From the Right
It isn’t always a bad thing for the rich and poor to clash. Such conflicts are responsible for many of today’s working standards, such as child labor laws and safety regulations. At the same time, class conflict isn’t something that can be swept under the rug.
Despite what many of us are led to understand during introduction to microeconomics class, the market doesn’t solve everything. Class conflict arises because people feel they aren’t given the opportunity to succeed. While the untamed market is a wonderfully efficient machine, it does little to equally distribute opportunity.
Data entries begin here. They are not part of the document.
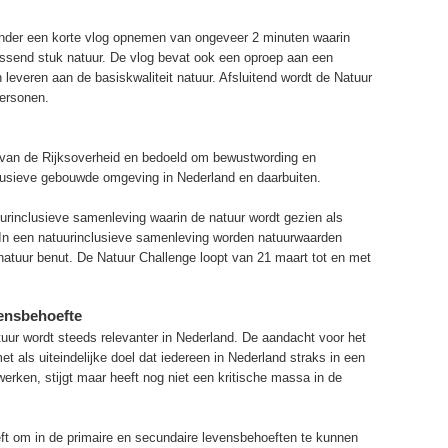
ander een korte vlog opnemen van ongeveer 2 minuten waarin
ssend stuk natuur. De vlog bevat ook een oproep aan een
n leveren aan de basiskwaliteit natuur. Afsluitend wordt de Natuur
ersonen.
ef van de Rijksoverheid en bedoeld om bewustwording en
lusieve gebouwde omgeving in Nederland en daarbuiten.
urinclusieve samenleving waarin de natuur wordt gezien als
In een natuurinclusieve samenleving worden natuurwaarden
 natuur benut. De Natuur Challenge loopt van 21 maart tot en met
vensbehoefte
ur wordt steeds relevanter in Nederland. De aandacht voor het
t als uiteindelijke doel dat iedereen in Nederland straks in een
rken, stijgt maar heeft nog niet een kritische massa in de
eft om in de primaire en secundaire levensbehoeften te kunnen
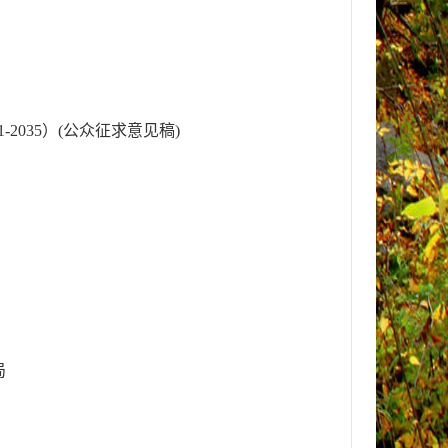
035）(公众征求意见稿)
局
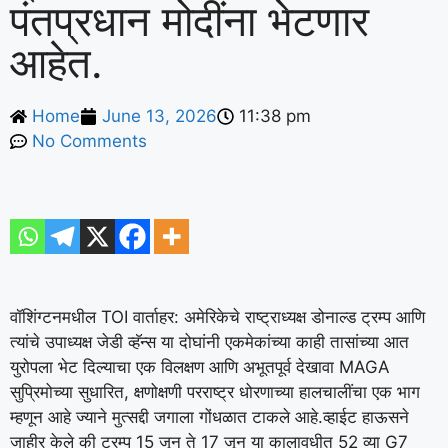
पंतप्रधान मोदींना भेटणार
आहेत.
Home
June 13, 2026
11:38 pm
No Comments
वॉशिंग्टनमधील TOI वार्ताहर:
अमेरिकेचे राष्ट्राध्यक्ष डोनाल्ड ट्रम्प आणि
त्यांचे उपाध्यक्ष जेडी व्हॅन्स या दोघांनी एकमेकांच्या काही तासांच्या आत
युरोपला भेट दिल्याचा एक विलक्षण आणि अभूतपूर्व देखावा MAGA
सुप्रिमोच्या सुधारित, क्षणोक्षणी परराष्ट्र धोरणाच्या हालचालींचा एक भाग
म्हणून आहे ज्याने मुत्सद्दी जगाला गोंधळात टाकले आहे.
व्हाईट हाऊसने
जाहीर केले की ट्रम्प 15 जून ते 17 जून या कालावधीत 52 व्या G7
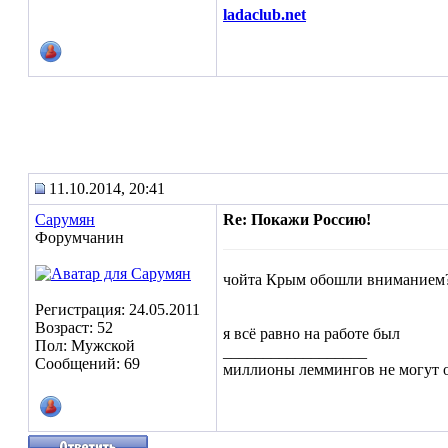
ladaclub.net
11.10.2014, 20:41
Сарумян
Re: Покажи Россию!
Форумчанин
чойта Крым обошли вниманием
Регистрация: 24.05.2011
Возраст: 52
я всё равно на работе был
Пол: Мужской
__________________
Сообщений: 69
миллионы леммингов не могут о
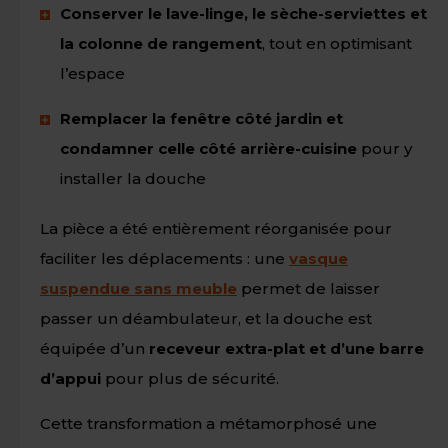
Conserver le lave-linge, le sèche-serviettes et
la colonne de rangement
, tout en optimisant
l’espace
Remplacer la fenêtre côté jardin et
condamner celle côté arrière-cuisine
pour y
installer la douche
La pièce a été entièrement réorganisée pour
faciliter les déplacements : une
vasque
suspendue sans meuble
permet de laisser
passer un déambulateur, et la douche est
équipée d’un
receveur extra-plat et d’une barre
d’appui
pour plus de sécurité.
Cette transformation a métamorphosé une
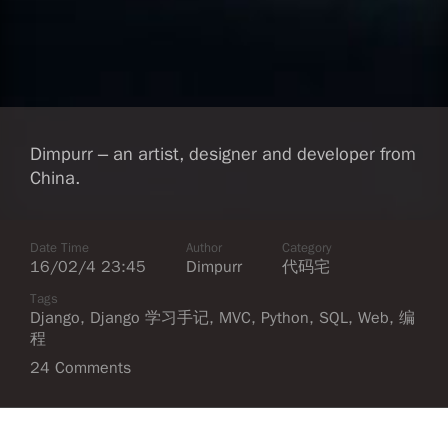
Dimpurr – an artist, designer and developer from
China.
Date Time
Author
Category
16/02/4 23:45
Dimpurr
代码宅
Tags
Django
,
Django 学习手记
,
MVC
,
Python
,
SQL
,
Web
,
编
程
24 Comments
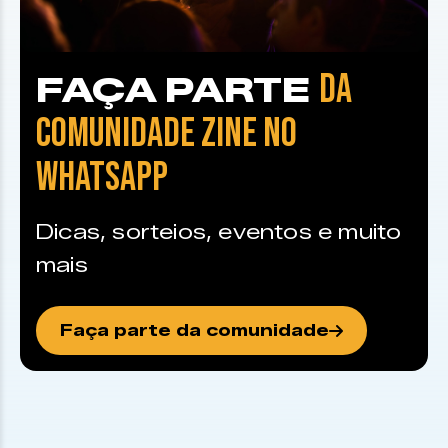
DA
FAÇA PARTE
COMUNIDADE ZINE NO
WHATSAPP
Dicas, sorteios, eventos e muito
mais
Faça parte da comunidade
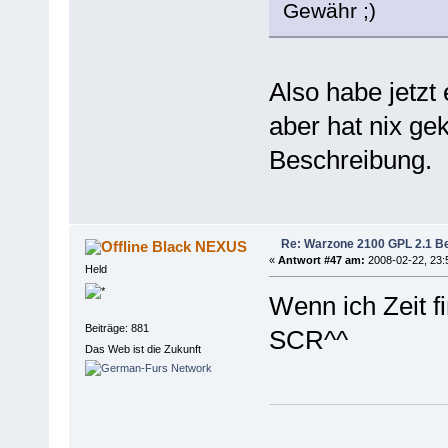
Gewähr
Also habe jetzt
aber hat nix ge
Beschreibung.
Re: Warzone 2100 GPL 2.1 Bet
Black NEXUS
«
Antwort #47 am:
2008-02-22, 23:
Held
Wenn ich Zeit f
Beiträge: 881
SCR^^
Das Web ist die Zukunft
Many people born in poor neighborhoods with struggling schools are ground out by the market; left with gangs or the military as their only legitimate opportunity. While life will always select winners and losers no matter what we do, it is within society’s best interest to give everyone the opportunity to succeed.
Those who understand this erroneously conclude that taxation and redistribution is a legitimate solution to opportunity disparity, and thus, class warfare. The well-known problem with this is it destroys the engine of capitalism: incentives.
While I don’t believe that entirely, people who receive welfare or unemployment checks are society’s leeches. I do know it’s hard to stay motivated when there are enough safety nets to ensure you won’t fail.
There is a much more effective solution to class warfare that occupy protesters and bickering presidential candidates seem to miss. Investing in public institutions and infrastructure, rather than redistributing, will go a long way in alleviating class conflict.
Generally speaking, people do not jump between classes. If you were born a middle class American, odds are you will remain middle class. The same is true if you are poor or wealthy.
The reason for this is people generally have access to institutions that are reflective of their economic conditions. The wealthiest families send their children to the best private schools and are raised in environments that foster economic success.
Conversely, America’s worst schools, hospitals and parks, are generally in the poorest regions of cities. From birth we are set up for success or failure based largely on the economic status of our parents.
What would happen, however, if we built public schools that were good enough the wealthy wanted to attend, and accessible enough the impoverished could attend? Suddenly, the opportunity gap becomes a lot smaller and there is less segregation between large and small bank accounts.
Alleviating class conflict isn’t about the redistribution of wealth, but the redistribution of opportunities. Under our current taxation system the wealthy are robbed. Their money is taken and redistributed to people they will never meet, or it is used to build infrastructure they will never use.
If we used tax dollars to invest in mutually beneficial projects — particularly ones designed to help the rising generation — we would all be better off. Better opportunities will open up to those who had few options, and the wealthy will no longer feel as if the government is robbing them.
The beauty of this type of investment is it can be done without destroying incentives. We would, in fact, be creating incentives. The inner-city child whose only option was gang life may now see that he or she has a legitimate chance to earn a degree and be prompted through incentives to become a productive member of society.
What the Occupy movement and current tax system doesn’t reflect understanding of is solving class conflict isn’t about punishing those who succeed in the market. It’s about creating opportunities that enable everyone to succeed.